Anja tak tahan lagi, ia bangkit hendak pergi namun dihentikan oleh panggilan dari Reka.
"Anja, tunggu!"
Ia terdiam sejenak, memperhatikan Reka yang memindahkan sesuatu dari ujung kursi makan dan menyodorkan kearahnya.
Sebuah ponsel keluaran terbaru dari brand terkenal mahal,
"Ini untukmu,!" gigi Anja dirapatkan, matanya berkaca-kaca siap meledakan amarah, jangan pikir dengan bersikap baik terhadapnya ia akan memaafkan Reka begitu saja.
"Ma-maafkan aku. Aku tidak bermaksud menyinggungmu. Tapi, tapi tadi aku bertemu Dian dan meminta no ponselmu.

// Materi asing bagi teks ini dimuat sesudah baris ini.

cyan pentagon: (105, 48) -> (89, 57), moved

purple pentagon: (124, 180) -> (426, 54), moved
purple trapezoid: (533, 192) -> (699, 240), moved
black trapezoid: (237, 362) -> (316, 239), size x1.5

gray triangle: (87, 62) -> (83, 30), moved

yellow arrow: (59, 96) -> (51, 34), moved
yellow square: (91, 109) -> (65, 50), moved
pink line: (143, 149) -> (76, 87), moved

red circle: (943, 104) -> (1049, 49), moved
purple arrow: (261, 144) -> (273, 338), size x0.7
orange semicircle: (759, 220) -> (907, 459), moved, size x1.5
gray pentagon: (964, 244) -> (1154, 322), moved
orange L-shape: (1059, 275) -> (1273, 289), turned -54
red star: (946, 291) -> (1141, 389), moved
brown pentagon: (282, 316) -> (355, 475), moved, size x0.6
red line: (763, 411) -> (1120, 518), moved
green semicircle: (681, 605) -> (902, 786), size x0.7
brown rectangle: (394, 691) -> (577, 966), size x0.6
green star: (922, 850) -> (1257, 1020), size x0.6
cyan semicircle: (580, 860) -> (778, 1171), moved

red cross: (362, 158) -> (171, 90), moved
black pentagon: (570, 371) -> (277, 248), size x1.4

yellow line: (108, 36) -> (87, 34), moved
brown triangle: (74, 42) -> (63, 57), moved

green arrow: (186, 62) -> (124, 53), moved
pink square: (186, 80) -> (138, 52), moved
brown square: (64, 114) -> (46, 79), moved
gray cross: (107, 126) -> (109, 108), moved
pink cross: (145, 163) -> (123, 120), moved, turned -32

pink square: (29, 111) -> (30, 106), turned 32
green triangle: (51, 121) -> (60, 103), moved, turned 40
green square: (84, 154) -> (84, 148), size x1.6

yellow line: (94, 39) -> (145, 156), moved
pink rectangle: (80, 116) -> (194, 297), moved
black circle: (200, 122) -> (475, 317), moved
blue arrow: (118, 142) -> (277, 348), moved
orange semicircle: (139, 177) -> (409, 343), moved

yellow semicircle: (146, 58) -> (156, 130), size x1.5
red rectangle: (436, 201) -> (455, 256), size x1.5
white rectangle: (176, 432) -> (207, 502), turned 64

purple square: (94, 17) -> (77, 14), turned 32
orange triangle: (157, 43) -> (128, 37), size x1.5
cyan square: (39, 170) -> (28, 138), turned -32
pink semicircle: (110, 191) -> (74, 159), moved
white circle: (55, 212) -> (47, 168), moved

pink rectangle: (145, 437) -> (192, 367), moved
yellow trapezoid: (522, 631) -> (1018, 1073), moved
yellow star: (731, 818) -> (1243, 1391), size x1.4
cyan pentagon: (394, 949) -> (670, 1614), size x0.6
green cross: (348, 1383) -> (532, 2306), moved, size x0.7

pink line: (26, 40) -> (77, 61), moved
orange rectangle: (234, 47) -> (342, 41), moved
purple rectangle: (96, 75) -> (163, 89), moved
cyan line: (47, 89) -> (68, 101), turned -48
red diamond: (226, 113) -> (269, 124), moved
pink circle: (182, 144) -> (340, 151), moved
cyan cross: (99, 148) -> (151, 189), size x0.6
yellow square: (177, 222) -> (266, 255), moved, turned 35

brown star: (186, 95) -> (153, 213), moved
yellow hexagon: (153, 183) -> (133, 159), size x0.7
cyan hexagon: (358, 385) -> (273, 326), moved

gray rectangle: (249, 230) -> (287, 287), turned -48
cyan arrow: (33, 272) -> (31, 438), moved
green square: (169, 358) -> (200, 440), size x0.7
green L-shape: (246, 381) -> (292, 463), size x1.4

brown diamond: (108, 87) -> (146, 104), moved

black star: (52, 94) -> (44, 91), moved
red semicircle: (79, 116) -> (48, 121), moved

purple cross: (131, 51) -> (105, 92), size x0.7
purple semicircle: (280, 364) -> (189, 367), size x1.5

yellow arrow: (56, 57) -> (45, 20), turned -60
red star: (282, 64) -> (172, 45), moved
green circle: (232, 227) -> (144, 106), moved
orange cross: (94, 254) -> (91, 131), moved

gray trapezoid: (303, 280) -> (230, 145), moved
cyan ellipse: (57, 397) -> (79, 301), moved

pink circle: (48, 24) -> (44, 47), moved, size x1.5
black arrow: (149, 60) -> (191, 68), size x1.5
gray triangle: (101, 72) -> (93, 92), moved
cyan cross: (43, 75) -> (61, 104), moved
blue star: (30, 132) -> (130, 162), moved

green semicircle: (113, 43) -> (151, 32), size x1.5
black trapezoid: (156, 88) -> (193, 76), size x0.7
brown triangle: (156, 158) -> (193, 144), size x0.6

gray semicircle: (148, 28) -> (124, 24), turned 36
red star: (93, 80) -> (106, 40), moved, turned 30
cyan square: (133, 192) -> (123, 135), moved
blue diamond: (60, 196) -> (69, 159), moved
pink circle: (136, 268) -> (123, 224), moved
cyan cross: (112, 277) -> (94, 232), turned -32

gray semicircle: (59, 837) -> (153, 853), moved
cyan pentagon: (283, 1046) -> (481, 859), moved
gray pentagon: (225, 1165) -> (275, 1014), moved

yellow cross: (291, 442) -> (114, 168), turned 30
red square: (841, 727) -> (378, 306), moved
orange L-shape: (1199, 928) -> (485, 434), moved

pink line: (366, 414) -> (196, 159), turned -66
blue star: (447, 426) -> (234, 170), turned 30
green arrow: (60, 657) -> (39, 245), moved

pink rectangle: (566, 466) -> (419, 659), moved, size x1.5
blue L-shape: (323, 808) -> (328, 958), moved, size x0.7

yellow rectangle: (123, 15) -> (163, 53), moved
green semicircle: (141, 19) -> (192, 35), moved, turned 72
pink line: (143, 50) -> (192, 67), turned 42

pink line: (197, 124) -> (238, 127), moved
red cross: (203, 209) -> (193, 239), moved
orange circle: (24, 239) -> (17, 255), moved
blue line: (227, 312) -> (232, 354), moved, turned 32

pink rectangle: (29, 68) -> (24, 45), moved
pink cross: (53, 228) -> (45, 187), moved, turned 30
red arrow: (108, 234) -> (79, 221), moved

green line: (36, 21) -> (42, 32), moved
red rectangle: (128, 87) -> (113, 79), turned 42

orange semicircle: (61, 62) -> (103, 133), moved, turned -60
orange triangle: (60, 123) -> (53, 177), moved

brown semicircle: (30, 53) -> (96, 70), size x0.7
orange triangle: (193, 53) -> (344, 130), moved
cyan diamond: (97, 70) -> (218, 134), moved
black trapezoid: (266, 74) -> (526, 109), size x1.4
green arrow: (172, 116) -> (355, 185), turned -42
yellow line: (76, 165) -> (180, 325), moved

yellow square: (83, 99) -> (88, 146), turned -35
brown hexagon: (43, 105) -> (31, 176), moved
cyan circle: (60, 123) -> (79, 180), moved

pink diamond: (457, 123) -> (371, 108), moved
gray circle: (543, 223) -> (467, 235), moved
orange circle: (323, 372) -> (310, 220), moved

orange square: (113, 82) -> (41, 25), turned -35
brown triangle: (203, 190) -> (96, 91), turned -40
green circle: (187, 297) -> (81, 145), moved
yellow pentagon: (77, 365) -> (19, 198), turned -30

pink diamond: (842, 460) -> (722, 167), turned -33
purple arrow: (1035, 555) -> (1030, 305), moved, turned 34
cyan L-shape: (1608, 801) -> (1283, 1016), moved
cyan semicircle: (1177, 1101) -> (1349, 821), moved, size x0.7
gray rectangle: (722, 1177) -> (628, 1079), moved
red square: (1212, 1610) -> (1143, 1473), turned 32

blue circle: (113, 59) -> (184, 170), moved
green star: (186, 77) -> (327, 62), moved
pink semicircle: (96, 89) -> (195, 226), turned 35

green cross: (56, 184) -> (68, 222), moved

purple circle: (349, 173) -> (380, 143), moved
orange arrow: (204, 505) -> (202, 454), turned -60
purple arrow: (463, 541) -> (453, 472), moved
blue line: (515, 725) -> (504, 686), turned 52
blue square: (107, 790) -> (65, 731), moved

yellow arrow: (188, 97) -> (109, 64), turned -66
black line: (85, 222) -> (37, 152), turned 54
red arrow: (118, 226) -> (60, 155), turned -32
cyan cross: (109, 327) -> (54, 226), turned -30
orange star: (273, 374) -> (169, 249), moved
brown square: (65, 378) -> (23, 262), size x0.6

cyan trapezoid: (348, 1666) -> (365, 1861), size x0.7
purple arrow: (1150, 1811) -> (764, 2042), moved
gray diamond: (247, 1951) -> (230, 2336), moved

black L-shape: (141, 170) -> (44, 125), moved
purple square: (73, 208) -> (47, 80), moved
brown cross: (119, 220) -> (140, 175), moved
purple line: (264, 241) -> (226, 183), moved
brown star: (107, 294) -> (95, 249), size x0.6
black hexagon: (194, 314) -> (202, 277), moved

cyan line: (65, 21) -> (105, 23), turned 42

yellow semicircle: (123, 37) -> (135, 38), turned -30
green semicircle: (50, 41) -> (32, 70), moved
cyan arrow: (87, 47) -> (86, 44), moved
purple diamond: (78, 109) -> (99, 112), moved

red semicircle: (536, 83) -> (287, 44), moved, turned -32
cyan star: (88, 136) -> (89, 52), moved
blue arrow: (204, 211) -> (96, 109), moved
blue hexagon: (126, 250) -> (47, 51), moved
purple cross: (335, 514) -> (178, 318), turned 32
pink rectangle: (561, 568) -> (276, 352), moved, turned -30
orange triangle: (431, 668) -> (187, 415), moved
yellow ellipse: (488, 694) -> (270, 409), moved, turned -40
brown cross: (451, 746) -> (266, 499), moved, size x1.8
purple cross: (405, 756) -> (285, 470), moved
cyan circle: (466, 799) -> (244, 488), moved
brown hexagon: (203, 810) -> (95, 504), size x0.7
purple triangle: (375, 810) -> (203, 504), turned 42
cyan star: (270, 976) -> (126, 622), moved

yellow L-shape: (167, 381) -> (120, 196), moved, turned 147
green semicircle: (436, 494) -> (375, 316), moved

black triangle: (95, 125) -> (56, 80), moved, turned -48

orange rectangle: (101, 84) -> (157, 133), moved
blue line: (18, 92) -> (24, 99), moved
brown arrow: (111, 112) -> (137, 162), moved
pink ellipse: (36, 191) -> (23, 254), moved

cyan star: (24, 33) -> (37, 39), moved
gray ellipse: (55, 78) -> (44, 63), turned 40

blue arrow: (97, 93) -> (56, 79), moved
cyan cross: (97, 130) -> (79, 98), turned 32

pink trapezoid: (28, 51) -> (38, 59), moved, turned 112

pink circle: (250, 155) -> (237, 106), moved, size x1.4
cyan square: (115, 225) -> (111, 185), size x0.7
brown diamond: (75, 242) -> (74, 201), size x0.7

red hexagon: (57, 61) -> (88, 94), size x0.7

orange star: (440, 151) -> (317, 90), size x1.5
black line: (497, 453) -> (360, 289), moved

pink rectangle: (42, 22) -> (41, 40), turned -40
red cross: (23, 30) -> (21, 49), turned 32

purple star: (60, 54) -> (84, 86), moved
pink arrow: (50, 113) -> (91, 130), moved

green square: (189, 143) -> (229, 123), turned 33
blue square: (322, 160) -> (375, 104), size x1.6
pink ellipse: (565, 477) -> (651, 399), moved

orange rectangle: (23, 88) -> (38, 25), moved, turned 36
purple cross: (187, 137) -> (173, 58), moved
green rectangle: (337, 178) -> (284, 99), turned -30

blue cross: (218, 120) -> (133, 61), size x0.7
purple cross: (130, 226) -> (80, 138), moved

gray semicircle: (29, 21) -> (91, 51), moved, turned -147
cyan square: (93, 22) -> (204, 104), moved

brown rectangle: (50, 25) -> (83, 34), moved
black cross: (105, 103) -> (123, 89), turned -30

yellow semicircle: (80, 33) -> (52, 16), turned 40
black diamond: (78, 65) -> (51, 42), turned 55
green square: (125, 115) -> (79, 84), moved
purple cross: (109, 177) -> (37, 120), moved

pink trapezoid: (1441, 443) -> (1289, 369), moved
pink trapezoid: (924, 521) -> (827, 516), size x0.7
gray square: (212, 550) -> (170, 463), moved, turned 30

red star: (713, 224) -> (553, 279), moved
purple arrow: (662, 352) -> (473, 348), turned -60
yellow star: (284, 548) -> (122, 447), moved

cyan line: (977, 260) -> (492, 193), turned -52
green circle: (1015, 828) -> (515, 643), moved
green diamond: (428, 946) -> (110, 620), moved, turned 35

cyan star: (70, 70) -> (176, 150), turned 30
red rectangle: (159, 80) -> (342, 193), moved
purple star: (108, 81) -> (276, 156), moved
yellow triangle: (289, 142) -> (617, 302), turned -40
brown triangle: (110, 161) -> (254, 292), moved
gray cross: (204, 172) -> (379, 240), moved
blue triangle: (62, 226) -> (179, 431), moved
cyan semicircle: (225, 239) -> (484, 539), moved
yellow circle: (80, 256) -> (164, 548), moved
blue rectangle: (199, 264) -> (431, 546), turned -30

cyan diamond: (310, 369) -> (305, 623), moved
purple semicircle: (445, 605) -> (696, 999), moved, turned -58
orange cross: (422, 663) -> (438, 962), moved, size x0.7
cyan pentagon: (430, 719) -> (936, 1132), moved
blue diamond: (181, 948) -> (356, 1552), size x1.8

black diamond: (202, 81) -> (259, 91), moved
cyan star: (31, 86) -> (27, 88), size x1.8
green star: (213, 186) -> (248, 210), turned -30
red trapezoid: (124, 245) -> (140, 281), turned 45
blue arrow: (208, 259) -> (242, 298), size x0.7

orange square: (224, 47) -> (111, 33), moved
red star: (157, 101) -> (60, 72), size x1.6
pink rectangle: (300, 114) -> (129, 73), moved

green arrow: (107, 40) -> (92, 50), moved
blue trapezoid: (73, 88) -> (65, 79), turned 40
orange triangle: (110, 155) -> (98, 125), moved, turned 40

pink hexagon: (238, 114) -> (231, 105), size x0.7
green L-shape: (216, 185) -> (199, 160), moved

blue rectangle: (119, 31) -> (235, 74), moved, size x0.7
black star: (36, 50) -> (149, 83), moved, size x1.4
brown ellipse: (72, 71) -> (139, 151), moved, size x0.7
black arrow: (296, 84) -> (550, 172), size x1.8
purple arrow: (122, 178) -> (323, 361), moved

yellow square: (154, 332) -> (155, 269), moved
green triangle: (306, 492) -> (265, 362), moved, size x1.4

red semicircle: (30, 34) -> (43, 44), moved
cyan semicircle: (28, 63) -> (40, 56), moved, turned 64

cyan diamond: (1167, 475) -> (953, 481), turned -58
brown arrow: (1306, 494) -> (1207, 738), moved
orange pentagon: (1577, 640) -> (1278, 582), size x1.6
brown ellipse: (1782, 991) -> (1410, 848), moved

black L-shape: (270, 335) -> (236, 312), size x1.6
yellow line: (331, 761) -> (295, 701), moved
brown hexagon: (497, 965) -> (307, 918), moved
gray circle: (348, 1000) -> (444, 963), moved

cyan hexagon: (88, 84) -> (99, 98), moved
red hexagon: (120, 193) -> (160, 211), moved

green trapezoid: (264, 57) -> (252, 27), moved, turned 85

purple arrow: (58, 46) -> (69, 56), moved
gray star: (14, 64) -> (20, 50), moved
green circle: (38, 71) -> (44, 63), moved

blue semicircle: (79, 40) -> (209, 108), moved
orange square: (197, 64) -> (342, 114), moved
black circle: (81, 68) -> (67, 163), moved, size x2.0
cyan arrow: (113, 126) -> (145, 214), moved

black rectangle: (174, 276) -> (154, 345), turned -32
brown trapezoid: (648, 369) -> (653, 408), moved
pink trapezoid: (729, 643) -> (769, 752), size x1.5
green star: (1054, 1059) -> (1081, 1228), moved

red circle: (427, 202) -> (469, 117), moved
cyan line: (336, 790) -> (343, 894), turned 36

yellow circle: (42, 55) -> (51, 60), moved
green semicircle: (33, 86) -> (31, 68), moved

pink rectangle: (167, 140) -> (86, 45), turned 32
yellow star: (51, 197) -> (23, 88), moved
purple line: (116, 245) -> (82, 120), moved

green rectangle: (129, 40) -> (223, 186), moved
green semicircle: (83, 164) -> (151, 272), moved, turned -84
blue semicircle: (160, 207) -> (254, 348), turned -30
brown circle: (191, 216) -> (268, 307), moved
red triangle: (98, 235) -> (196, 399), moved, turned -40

Jadi kupikir, kamu sangat merindukannya. Itu aku, aku sudah menyimpan kontak Dian untukmu agar kamu dapat menghubunginya!" jelas Reka terburu-buru.
Amarah Anja meredam begitu Reka menyebut sahabat baiknya. Tatapan nya beralih pada ponsel yang masih berada dalam bag nya itu.
"Pin nya aku pakai tanggal lahir kamu, emhh.. kalau misal kamu tak suka tidak apa-apa. Lain kali kamu bisa membelinya sendiri atau menyuruh seseorang untuk menggantinya"
"Terimakasih!" Ucap Anja dingin, mengambil bungkusan itu kemudian berlalu. Tentu saja sekarang dia tak akan keberatan menerimanya karena kabar dari sahabatnya lebih penting dari apapun untuk saat ini.
Reka memperhatikan punggung istrinya seraya menghela napas lega, seraya memutar otak untuk berpikir alasan apalagi agar ia dapat berinteraksi dengannya.